When a court “pierces the corporate veil,” it treats the company’s debts as if they were the personal debts of its owners, officers, or directors. This means a creditor can go after personal assets—such as bank accounts, real estate, or other property—to satisfy the judgment.
Signs That Veil Piercing May Be Possible
Courts don’t pierce the corporate veil lightly. They look for specific signs that the corporate form is being misused, including:
- Commingling of funds – The owner uses the business account like a personal bank account, paying personal expenses from company funds.
- Undercapitalization – The business was never given enough money to operate, making it clear it couldn’t meet its obligations.
- Failure to follow corporate formalities – No separate bank accounts, no meetings, and no records of company decisions.
- Fraud or misrepresentation – The business was used to commit fraud or to intentionally avoid paying debts.
The more of these factors that are present, the stronger the case for veil piercing.
----------
Written request 1: According to the passage on piercing the corporate veil, what happens when a business is undercapitalized?
----------
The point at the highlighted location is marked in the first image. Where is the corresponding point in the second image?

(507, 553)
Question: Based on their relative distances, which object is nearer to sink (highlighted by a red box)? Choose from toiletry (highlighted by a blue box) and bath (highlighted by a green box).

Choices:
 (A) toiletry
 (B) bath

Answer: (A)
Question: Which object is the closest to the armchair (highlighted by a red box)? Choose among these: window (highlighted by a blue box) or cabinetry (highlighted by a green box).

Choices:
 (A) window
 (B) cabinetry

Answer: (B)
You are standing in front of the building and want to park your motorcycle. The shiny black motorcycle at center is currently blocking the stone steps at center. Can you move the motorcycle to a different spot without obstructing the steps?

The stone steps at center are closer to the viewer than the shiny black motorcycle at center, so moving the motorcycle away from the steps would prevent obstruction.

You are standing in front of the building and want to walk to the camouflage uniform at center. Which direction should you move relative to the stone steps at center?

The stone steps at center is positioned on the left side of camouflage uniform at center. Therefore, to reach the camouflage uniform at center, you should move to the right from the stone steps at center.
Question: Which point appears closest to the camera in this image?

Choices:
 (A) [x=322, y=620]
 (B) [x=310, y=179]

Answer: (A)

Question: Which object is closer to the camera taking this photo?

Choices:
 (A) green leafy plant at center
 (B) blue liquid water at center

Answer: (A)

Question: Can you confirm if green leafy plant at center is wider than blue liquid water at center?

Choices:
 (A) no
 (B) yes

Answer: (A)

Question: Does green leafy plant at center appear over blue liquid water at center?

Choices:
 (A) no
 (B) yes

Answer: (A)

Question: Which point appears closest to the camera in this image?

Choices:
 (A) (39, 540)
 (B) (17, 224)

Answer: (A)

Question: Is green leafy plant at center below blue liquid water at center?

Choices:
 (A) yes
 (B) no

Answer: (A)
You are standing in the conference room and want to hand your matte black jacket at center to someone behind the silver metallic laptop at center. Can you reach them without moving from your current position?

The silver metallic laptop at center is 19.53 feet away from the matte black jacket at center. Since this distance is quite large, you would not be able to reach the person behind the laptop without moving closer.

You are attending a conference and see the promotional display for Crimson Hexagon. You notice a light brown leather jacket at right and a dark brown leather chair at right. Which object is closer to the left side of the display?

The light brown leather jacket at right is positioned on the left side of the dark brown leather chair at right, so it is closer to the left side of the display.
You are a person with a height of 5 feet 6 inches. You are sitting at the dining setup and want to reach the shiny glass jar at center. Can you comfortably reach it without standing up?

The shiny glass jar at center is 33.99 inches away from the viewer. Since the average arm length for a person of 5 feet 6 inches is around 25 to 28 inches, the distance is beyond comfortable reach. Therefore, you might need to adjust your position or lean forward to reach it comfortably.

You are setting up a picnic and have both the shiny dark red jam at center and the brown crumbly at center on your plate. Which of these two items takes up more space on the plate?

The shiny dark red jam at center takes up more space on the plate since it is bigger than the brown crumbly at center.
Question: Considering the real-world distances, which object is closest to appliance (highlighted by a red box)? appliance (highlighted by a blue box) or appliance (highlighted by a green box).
----------
Written request 2: Return the entries without any change, from their first line through the line containing "(B) cabinetry".

Full solution 1: The business was never given enough money to operate, so it clearly couldn't meet its obligations.

Full solution 2:
The point at the highlighted location is marked in the first image. Where is the corresponding point in the second image?

(507, 553)
Question: Based on their relative distances, which object is nearer to sink (highlighted by a red box)? Choose from toiletry (highlighted by a blue box) and bath (highlighted by a green box).

Choices:
 (A) toiletry
 (B) bath

Answer: (A)
Question: Which object is the closest to the armchair (highlighted by a red box)? Choose among these: window (highlighted by a blue box) or cabinetry (highlighted by a green box).

Choices:
 (A) window
 (B) cabinetry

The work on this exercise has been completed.